Materials provided:
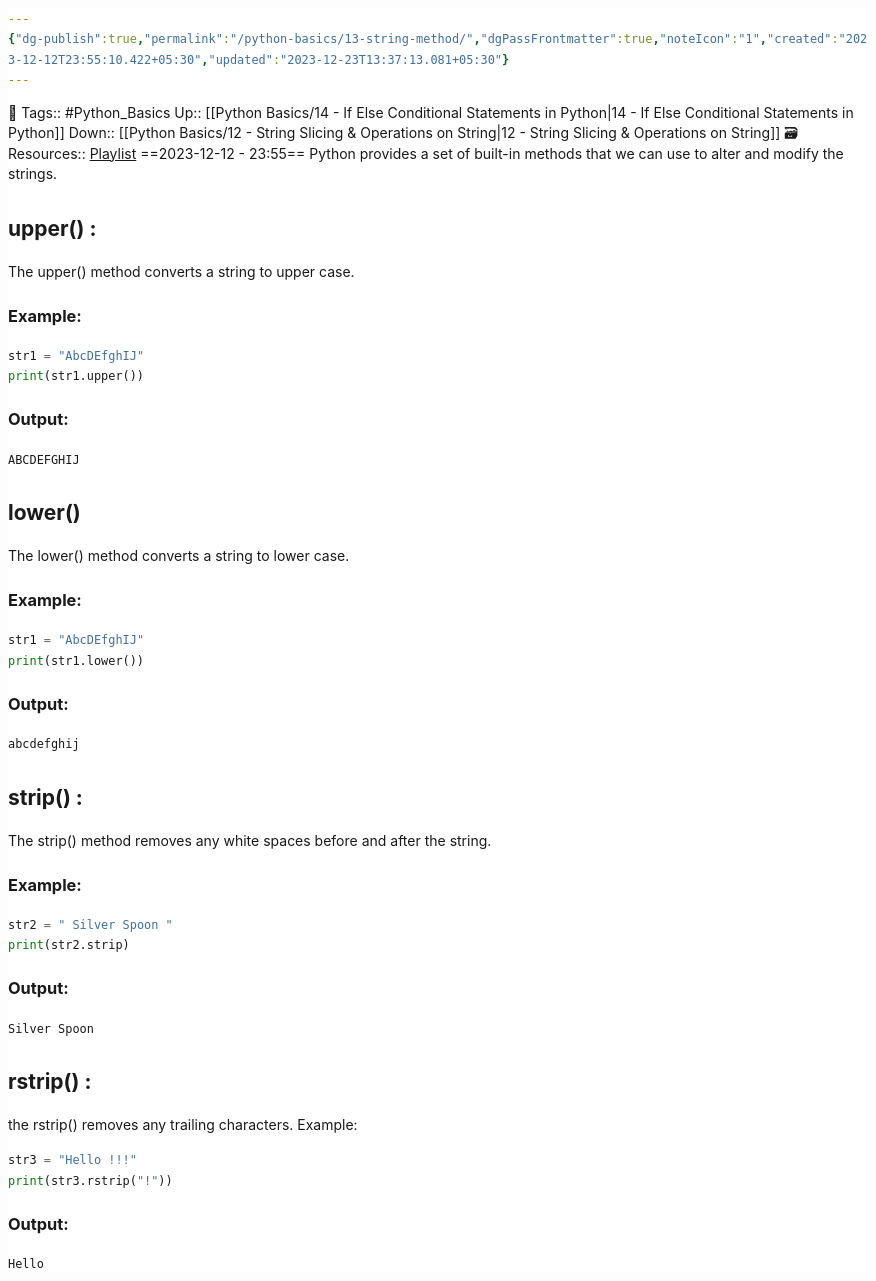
 ```yaml
---
{"dg-publish":true,"permalink":"/python-basics/13-string-method/","dgPassFrontmatter":true,"noteIcon":"1","created":"2023-12-12T23:55:10.422+05:30","updated":"2023-12-23T13:37:13.081+05:30"}
---
```


🧶 Tags:: #Python_Basics 
Up:: [[Python Basics/14 - If Else Conditional Statements in Python\|14 - If Else Conditional Statements in Python]]
Down:: [[Python Basics/12 - String Slicing & Operations on String\|12 - String Slicing & Operations on String]]
🗃 Resources:: [Playlist](https://www.youtube.com/playlist?list=PLu0W_9lII9agwh1XjRt242xIpHhPT2llg)
==2023-12-12 - 23:55==
Python provides a set of built-in methods that we can use to alter and modify the strings.
## upper() :
The upper() method converts a string to upper case.
### Example:
```python
str1 = "AbcDEfghIJ"
print(str1.upper())
```
### Output:
```python
ABCDEFGHIJ
```
## lower()
The lower() method converts a string to lower case.
### Example:
```python
str1 = "AbcDEfghIJ"
print(str1.lower())
```
### Output:
```python
abcdefghij
```
## strip() :
The strip() method removes any white spaces before and after the string.
### Example:
```python
str2 = " Silver Spoon "
print(str2.strip)
```
### Output:
```python
Silver Spoon
```
## rstrip() :
the rstrip() removes any trailing characters. Example:
```python
str3 = "Hello !!!"
print(str3.rstrip("!"))
```
### Output:
```python
Hello
```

Assignment: Copy exactly the lines from the one with "the rstrip() removes" through the last line of the material, keeping both ends.

Answer to this problem:
the rstrip() removes any trailing characters. Example:
```python
str3 = "Hello !!!"
print(str3.rstrip("!"))
```
### Output:
```python
Hello
```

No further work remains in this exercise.